You know you make a good point Tallulah, should it be the opposite situation many a person would be offended, why not the other way around? Either way, honestly in the whole big scheme of the world in general, I think it would be a silly thing for either party to get truly upset over (should it actually be a big deal to someone or whatnot). I think in the whole big picture the most important thing, no matter HOW they did it, is that they portray the person they were representing with complete and total respect they are due as a historical figure- no matter their race or creed! It just seems that as a society we are all so concerned with PC and "what is right" that we forget to just accept and value the differences in all people. That doesn't mean you like everyone or their actions but I sure the hell wish as a society we would all just learn to let things roll off our backs a bit more and be more tolerant of others. As my father always told me "judge people by WHO they are not WHAT they are or you will miss out on a lot of really great friends!" and when you are done with that follow it up with my grandfathers "sweep your own front steps before you start on the neighbors!"

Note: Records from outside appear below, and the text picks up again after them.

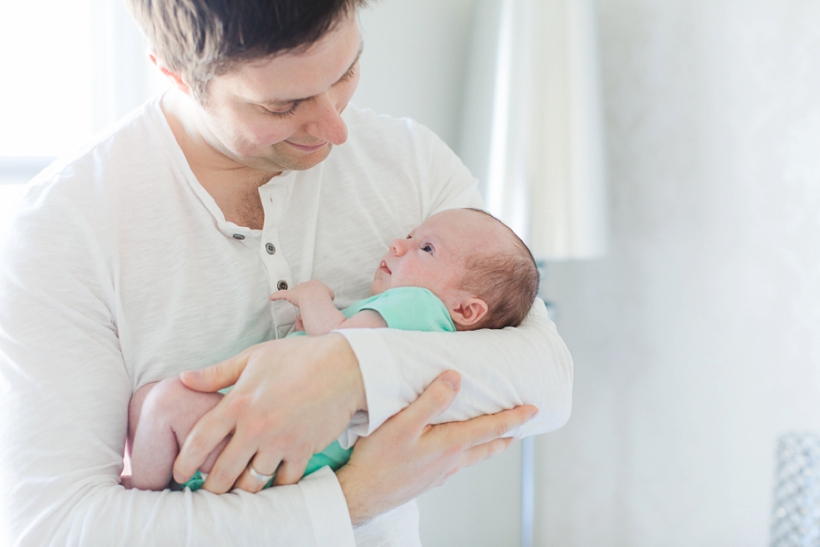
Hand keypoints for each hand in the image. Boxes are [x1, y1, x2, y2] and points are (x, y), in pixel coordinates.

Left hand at [172, 333, 364, 493]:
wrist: (345, 367)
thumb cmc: (299, 357)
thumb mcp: (254, 357)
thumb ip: (217, 373)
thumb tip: (183, 378)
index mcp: (239, 402)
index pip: (200, 440)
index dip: (184, 462)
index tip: (178, 474)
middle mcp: (256, 427)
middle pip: (222, 473)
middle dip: (211, 488)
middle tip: (208, 491)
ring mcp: (280, 442)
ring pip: (252, 483)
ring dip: (243, 488)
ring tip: (237, 488)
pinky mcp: (303, 451)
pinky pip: (284, 481)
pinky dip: (276, 484)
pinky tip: (271, 481)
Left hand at [269, 280, 334, 307]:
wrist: (316, 297)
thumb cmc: (324, 297)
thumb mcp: (331, 295)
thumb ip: (328, 296)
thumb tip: (327, 300)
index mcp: (315, 283)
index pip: (314, 287)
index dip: (315, 294)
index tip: (317, 299)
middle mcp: (306, 284)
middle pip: (303, 289)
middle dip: (305, 295)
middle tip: (308, 302)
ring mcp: (297, 289)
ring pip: (295, 292)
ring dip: (296, 298)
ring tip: (298, 303)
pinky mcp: (290, 295)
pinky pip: (281, 294)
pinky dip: (276, 296)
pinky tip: (271, 297)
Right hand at [337, 371, 537, 524]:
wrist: (361, 495)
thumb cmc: (379, 460)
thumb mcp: (403, 424)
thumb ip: (431, 400)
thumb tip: (455, 378)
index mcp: (450, 444)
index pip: (490, 428)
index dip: (513, 418)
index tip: (533, 410)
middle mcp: (451, 461)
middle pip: (488, 446)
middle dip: (508, 434)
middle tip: (523, 426)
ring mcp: (440, 473)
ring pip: (474, 456)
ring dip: (489, 445)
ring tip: (498, 439)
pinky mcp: (428, 480)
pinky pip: (458, 463)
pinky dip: (469, 453)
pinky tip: (458, 452)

I just reread what I wrote, I am not making a statement AT you or even about you and this sitution. I appologise for the way it may come across it is just something that popped into my head when I read your response in regards to society as a whole.

ALL that being said (sorry- for the life of me I can't just say what I want in like 3 words and I TRY! LOL) I find all the responses very intersting and enlightening. Different views and opinions on something that I honestly never would have considered unless I was confronted with the situation myself. Thanks for the deep thought, I honestly have been considering it all day... what can I say I don't get out a lot and cleaning house is b-o-r-ing! LOL

Lynn said...

I'm sure the children and their families had only good intentions when they painted their children's faces. The difference is that by dressing your child in ethnic and period clothes they can feel and learn a little more about what their characters lives were like. Imagine what it would be like to wear the wooden shoes from Holland. It would be much easier to understand what they where like if you spent time wearing them. On the other hand having a your face covered in paint does not give you a feeling of what it was like to be African-American. Unfortunately in our culture there is a historical reference to black face, and that is what most people will think about first when they see it.

I'm Just a Girl said...

Wow, Tori looks SO CUTE!!!

I'm torn on the face painting thing. I would hope it was tasteful and appropriate. Did any parents say anything?

tallulah said...

I love a good discussion. Thanks for all of your comments regarding this issue. Race always seems to be a touchy one.

T-girl-I haven't spoken with the teacher, I don't want to make too big of a deal out of it because I know the children and parents were just doing what they thought would portray their historical figure in an accurate way. Several people did make comments to me about it though. Like, "Can you BELIEVE that they allowed the children to dress in black face?"
But if parents and teachers don't find it a problem, then it will be difficult to change our children's perceptions of what is okay and not okay to do. All I can do is explain to Tori (which I did)why I felt it was innapropriate and offensive.

Anonymous said...

Tori DID look great and did such a good job that I DID learn something about Sacejewia (however obviously not how to spell her name). AND I would just like to say a little something in favor of Easter. Growing up in New Jersey, there was always one or two days when I would wake up and feel like I was living inside a beautiful Easter egg with all of the pastel colors painted around me. I still feel that way about the springtime and Easter. It gives me great hope and the promise of good things to come.